Task to carry out
Collect every line below that contains the word "Applications".

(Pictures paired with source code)
┌──

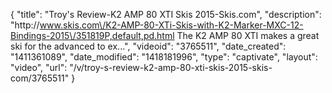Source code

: {
    "title": "Troy's Review-K2 AMP 80 XTI Skis 2015-Skis.com",
    "description": "http:\/\/www.skis.com\/K2-AMP-80-XTi-Skis-with-K2-Marker-MXC-12-Bindings-2015\/351819P,default,pd.html The K2 AMP 80 XTI makes a great ski for the advanced to ex...",
    "videoid": "3765511",
    "date_created": "1411361089",
    "date_modified": "1418181996",
    "type": "captivate",
    "layout": "video",
    "url": "\/v\/troy-s-review-k2-amp-80-xti-skis-2015-skis-com\/3765511"
}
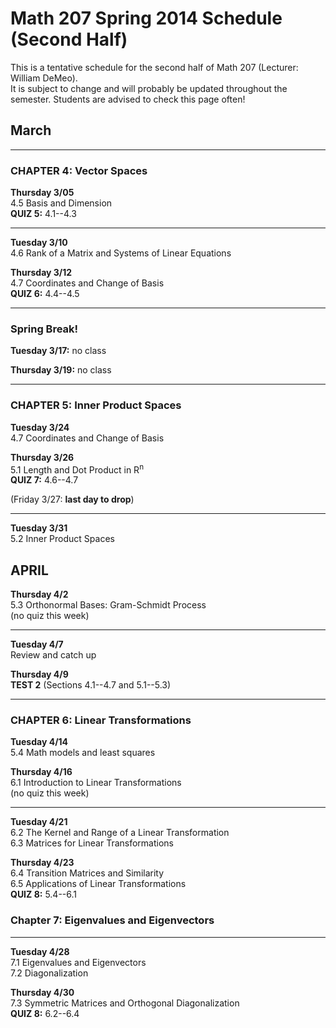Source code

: # Math 207 Spring 2014 Schedule (Second Half)

This is a tentative schedule for the second half of Math 207
(Lecturer: William DeMeo).  
It is subject to change and will probably be updated throughout the semester. 
Students are advised to check this page often!


## March


---------------------------------------------------------  

### CHAPTER 4: Vector Spaces

**Thursday 3/05**  
4.5 Basis and Dimension  
**QUIZ 5:** 4.1--4.3
 
---------------------------------------------------------  

**Tuesday 3/10**  
4.6 Rank of a Matrix and Systems of Linear Equations  

**Thursday 3/12**  
4.7 Coordinates and Change of Basis  
**QUIZ 6:** 4.4--4.5  

---------------------------------------------------------  

### Spring Break!

**Tuesday 3/17:** no class  

**Thursday 3/19:** no class  

---------------------------------------------------------  

### CHAPTER 5: Inner Product Spaces

**Tuesday 3/24**  
4.7 Coordinates and Change of Basis  

**Thursday 3/26**  
5.1 Length and Dot Product in R<sup>n</sup>  
**QUIZ 7:** 4.6--4.7

(Friday 3/27: **last day to drop**)  

---------------------------------------------------------  

**Tuesday 3/31**  
5.2 Inner Product Spaces  

## APRIL


**Thursday 4/2**  
5.3 Orthonormal Bases: Gram-Schmidt Process  
(no quiz this week)

---------------------------------------------------------  

**Tuesday 4/7**  
Review and catch up

**Thursday 4/9**  
**TEST 2** (Sections 4.1--4.7 and 5.1--5.3)

--------------------------------------------------------  

### CHAPTER 6: Linear Transformations

**Tuesday 4/14**  
5.4 Math models and least squares  

**Thursday 4/16**  
6.1 Introduction to Linear Transformations  
(no quiz this week)

---------------------------------------------------------  
**Tuesday 4/21**  
6.2 The Kernel and Range of a Linear Transformation   
6.3 Matrices for Linear Transformations  

**Thursday 4/23**  
6.4 Transition Matrices and Similarity  
6.5 Applications of Linear Transformations  
**QUIZ 8:** 5.4--6.1

### Chapter 7: Eigenvalues and Eigenvectors

---------------------------------------------------------  
**Tuesday 4/28**  
7.1 Eigenvalues and Eigenvectors  
7.2 Diagonalization  

**Thursday 4/30**  
7.3 Symmetric Matrices and Orthogonal Diagonalization  
**QUIZ 8:** 6.2--6.4

<!-- 7.4 Applications of Eigenvalues and Eigenvectors  -->

                                                                  
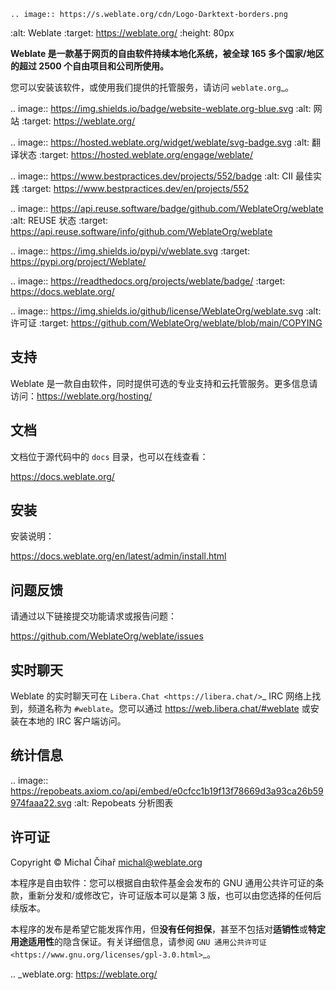     .. image:: https://s.weblate.org/cdn/Logo-Darktext-borders.png
   :alt: Weblate
   :target: https://weblate.org/
   :height: 80px

**Weblate 是一款基于网页的自由软件持续本地化系统，被全球 165 多个国家/地区的超过 2500 个自由项目和公司所使用。**

您可以安装该软件，或使用我们提供的托管服务，请访问 `weblate.org`_。

.. image:: https://img.shields.io/badge/website-weblate.org-blue.svg
    :alt: 网站
    :target: https://weblate.org/

.. image:: https://hosted.weblate.org/widget/weblate/svg-badge.svg
    :alt: 翻译状态
    :target: https://hosted.weblate.org/engage/weblate/

.. image:: https://www.bestpractices.dev/projects/552/badge
    :alt: CII 最佳实践
    :target: https://www.bestpractices.dev/en/projects/552

.. image:: https://api.reuse.software/badge/github.com/WeblateOrg/weblate
    :alt: REUSE 状态
    :target: https://api.reuse.software/info/github.com/WeblateOrg/weblate

.. image:: https://img.shields.io/pypi/v/weblate.svg
    :target: https://pypi.org/project/Weblate/

.. image:: https://readthedocs.org/projects/weblate/badge/
    :target: https://docs.weblate.org/

.. image:: https://img.shields.io/github/license/WeblateOrg/weblate.svg
    :alt: 许可证
    :target: https://github.com/WeblateOrg/weblate/blob/main/COPYING

支持
-------

Weblate 是一款自由软件，同时提供可选的专业支持和云托管服务。更多信息请访问：https://weblate.org/hosting/

文档
-------------

文档位于源代码中的 ``docs`` 目录，也可以在线查看：

https://docs.weblate.org/

安装
------------

安装说明：

https://docs.weblate.org/en/latest/admin/install.html

问题反馈
----

请通过以下链接提交功能请求或报告问题：

https://github.com/WeblateOrg/weblate/issues

实时聊天
---------

Weblate 的实时聊天可在 `Libera.Chat <https://libera.chat/>`_ IRC 网络上找到，频道名称为 ``#weblate``。您可以通过 https://web.libera.chat/#weblate 或安装在本地的 IRC 客户端访问。

统计信息
-----

.. image:: https://repobeats.axiom.co/api/embed/e0cfcc1b19f13f78669d3a93ca26b59974faaa22.svg
   :alt: Repobeats 分析图表

许可证
-------

Copyright © Michal Čihař michal@weblate.org

本程序是自由软件：您可以根据自由软件基金会发布的 GNU 通用公共许可证的条款，重新分发和/或修改它，许可证版本可以是第 3 版，也可以由您选择的任何后续版本。

本程序的发布是希望它能发挥作用，但**没有任何担保**，甚至不包括对**适销性**或**特定用途适用性**的隐含保证。有关详细信息，请参阅 `GNU 通用公共许可证 <https://www.gnu.org/licenses/gpl-3.0.html>`_。

.. _weblate.org: https://weblate.org/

└──

Output for this task
6.5 Applications of Linear Transformations  
<!-- 7.4 Applications of Eigenvalues and Eigenvectors  -->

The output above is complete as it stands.